# Text section
──────────
Overseas Corporate Body means a company, partnership firm, society and other corporate body owned directly or indirectly to the
extent of at least sixty per cent by Non- Resident Indians and includes overseas trust in which not less than sixty percent beneficial
interest is held by Non-resident Indians directly or indirectly but irrevocably, which was in existence as on September 16, 2003 and
was eligible to undertake transactions pursuant to the general permission granted under FEMA. Any investment made in India by
such entities will be treated as investments by incorporated non-resident entities, i.e. a foreign company.

The Issue, if renounced by our shareholders, may include offers within India, to Indian institutional, non- institutional and retail
investors in offshore transactions as defined in, and made in reliance upon exemptions from the registration requirements under the
United States Securities Act of 1933, as amended (the "U.S. Securities Act"), including the exemption under Regulation S
("Regulation S") of the U.S. Securities Act.

The above information is given for the benefit of the Applicants / Investors. Our Company is not liable for any amendments or
modification or changes in applicable laws or regulations, which may occur after the date of this Draft Letter of Offer. Investors
are advised to make their independent investigations and ensure that the number of Equity Shares applied for do not exceed the
applicable limits under laws or regulations.
──────────
# Recorded information
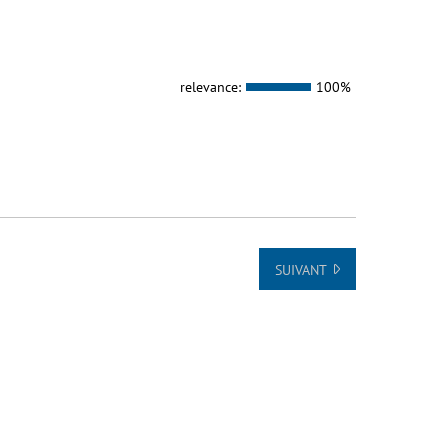
relevance:
100%
SUIVANT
──────────
# Check your understanding
- a) Copy the stretch of the offer excerpt from "The above information" through "laws or regulations.".
- b) Answer these questions from the offer excerpt:
(i) What minimum share of ownership by Non-Resident Indians makes a body an Overseas Corporate Body?
(ii) On what date must such a body have been in existence?
(iii) Which regulation of the U.S. Securities Act is named as providing an exemption?
- c) What is the Spanish translation of this sentence from the offer excerpt: "Any investment made in India by such entities will be treated as investments by incorporated non-resident entities, i.e. a foreign company."
The material is separate from the offer excerpt.

# Expected outputs
- a)
The above information is given for the benefit of the Applicants / Investors. Our Company is not liable for any amendments or
modification or changes in applicable laws or regulations, which may occur after the date of this Draft Letter of Offer. Investors
are advised to make their independent investigations and ensure that the number of Equity Shares applied for do not exceed the
applicable limits under laws or regulations.

- b)
(i) At least sixty per cent
(ii) September 16, 2003
(iii) Regulation S

- c) Cualquier inversión realizada en la India por dichas entidades se tratará como inversiones de entidades no residentes constituidas en sociedad, es decir, una empresa extranjera.